Expanded tensor shape: torch.Size([5, 3])


### 16. **Observation: Calculating Basic Statistics on Tensors**
   - PyTorch allows you to calculate basic statistics (mean, std, max, etc.) directly on tensors.
   - **Demonstration**:


In [31]:
tensor = torch.rand(10)

print("Mean:", tensor.mean())
print("Standard deviation:", tensor.std())
print("Max value:", tensor.max())
print("Min value:", tensor.min())


Mean: tensor(0.5568)
Standard deviation: tensor(0.3316)
Max value: tensor(0.9480)
Min value: tensor(0.0205)


### 17. **Observation: Normalizing Tensors**
   - Normalization ensures that the data is scaled to a specific range, often between 0 and 1 or with zero mean and unit variance.
   - **Demonstration**:


In [32]:
# Normalize tensor to have values between 0 and 1
tensor = torch.rand(5, 5)
min_val = tensor.min()
max_val = tensor.max()

normalized_tensor = (tensor - min_val) / (max_val - min_val)
print("Original tensor:\n", tensor)
print("Normalized tensor:\n", normalized_tensor)


Original tensor:
 tensor([[0.7233, 0.6234, 0.0753, 0.9029, 0.7256],
        [0.1539, 0.4359, 0.1715, 0.9640, 0.0454],
        [0.6139, 0.7571, 0.8677, 0.0027, 0.6088],
        [0.3461, 0.4988, 0.0255, 0.4740, 0.4436],
        [0.8906, 0.6684, 0.2413, 0.3218, 0.5840]])
Normalized tensor:
 tensor([[0.7496, 0.6457, 0.0755, 0.9365, 0.7520],
        [0.1573, 0.4506, 0.1756, 1.0000, 0.0444],
        [0.6358, 0.7848, 0.8998, 0.0000, 0.6305],
        [0.3572, 0.5160, 0.0237, 0.4902, 0.4586],
        [0.9236, 0.6925, 0.2482, 0.3319, 0.6047]])

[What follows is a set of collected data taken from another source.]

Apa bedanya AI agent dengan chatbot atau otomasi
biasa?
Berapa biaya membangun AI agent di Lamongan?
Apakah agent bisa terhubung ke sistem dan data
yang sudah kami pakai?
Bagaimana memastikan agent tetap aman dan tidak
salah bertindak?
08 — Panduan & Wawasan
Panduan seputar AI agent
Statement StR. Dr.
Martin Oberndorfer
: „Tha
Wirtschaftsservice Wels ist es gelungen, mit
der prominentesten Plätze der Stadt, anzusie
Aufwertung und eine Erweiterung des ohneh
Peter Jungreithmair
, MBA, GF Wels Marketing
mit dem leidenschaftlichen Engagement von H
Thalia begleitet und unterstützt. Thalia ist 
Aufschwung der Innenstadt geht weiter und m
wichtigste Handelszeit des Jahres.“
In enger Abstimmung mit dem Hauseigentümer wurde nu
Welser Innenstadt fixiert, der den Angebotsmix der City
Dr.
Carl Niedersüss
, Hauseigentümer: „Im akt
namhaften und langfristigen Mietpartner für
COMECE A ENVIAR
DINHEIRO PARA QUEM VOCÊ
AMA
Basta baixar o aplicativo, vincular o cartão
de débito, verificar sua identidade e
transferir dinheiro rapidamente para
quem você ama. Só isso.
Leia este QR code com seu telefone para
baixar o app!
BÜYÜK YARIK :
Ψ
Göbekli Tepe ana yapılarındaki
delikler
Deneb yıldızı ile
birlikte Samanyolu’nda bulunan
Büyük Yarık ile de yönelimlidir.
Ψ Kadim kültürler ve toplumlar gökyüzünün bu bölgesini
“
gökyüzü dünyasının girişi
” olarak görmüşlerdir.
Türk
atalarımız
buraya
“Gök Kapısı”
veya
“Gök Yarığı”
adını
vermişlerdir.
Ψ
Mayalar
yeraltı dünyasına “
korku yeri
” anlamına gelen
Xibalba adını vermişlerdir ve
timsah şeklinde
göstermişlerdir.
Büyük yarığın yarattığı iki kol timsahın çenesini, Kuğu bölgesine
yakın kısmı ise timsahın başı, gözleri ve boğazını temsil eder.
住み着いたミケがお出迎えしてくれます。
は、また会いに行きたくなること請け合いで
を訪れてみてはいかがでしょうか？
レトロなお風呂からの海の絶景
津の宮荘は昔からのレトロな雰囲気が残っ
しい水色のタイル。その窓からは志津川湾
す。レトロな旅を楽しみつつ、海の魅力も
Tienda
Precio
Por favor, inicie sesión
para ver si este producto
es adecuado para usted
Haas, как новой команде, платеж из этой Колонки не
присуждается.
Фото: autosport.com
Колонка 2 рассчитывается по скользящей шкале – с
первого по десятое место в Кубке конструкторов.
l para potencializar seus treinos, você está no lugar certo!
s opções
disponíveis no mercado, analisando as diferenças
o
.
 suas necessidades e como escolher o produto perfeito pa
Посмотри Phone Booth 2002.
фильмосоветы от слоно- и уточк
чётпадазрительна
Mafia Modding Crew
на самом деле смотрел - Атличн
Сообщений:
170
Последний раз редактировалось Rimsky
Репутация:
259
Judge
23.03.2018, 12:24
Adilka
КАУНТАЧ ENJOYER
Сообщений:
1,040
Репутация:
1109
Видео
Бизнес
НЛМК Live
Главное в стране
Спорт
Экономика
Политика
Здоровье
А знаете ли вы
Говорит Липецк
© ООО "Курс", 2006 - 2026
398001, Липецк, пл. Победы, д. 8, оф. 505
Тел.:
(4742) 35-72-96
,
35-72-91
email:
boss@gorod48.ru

### 18. **Observation: Element-Wise Multiplication of Tensors**
   - PyTorch supports element-wise operations such as multiplication, where corresponding elements in two tensors are multiplied.
   - **Demonstration**:


In [33]:
tensor1 = torch.rand(3, 3)
tensor2 = torch.rand(3, 3)

elementwise_product = tensor1 * tensor2  # Element-wise multiplication
print("Element-wise multiplication result:\n", elementwise_product)


Element-wise multiplication result:
 tensor([[0.2287, 0.5928, 0.1999],
        [0.1619, 0.1881, 0.0052],
        [0.5981, 0.3062, 0.4026]])


### 19. **Observation: Cloning a Tensor**
   - The `.clone()` function creates a copy of the tensor, which is independent of the original tensor.
   - **Demonstration**:



In [34]:
tensor = torch.rand(2, 3)

tensor_clone = tensor.clone()  # Create a copy of the tensor
tensor_clone[0, 0] = 999  # Modify the clone without affecting the original

print("Original tensor:\n", tensor)
print("Cloned and modified tensor:\n", tensor_clone)


Original tensor:
 tensor([[0.7962, 0.7779, 0.0420],
        [0.3859, 0.3467, 0.4566]])
Cloned and modified tensor:
 tensor([[9.9900e+02, 7.7787e-01, 4.1979e-02],
        [3.8589e-01, 3.4673e-01, 4.5663e-01]])


### 20. **Observation: Moving Tensors Between Devices (CPU and GPU)**
   - Tensors can be moved between the CPU and GPU using `.to()` to utilize GPU acceleration when available.
   - **Demonstration**:


In [35]:
tensor = torch.rand(3, 3)

# Check if a GPU is available and move the tensor to GPU
if torch.cuda.is_available():
    tensor_gpu = tensor.to('cuda')
    print("Tensor moved to GPU:\n", tensor_gpu)
else:
    print("GPU not available, tensor remains on CPU.")


GPU not available, tensor remains on CPU.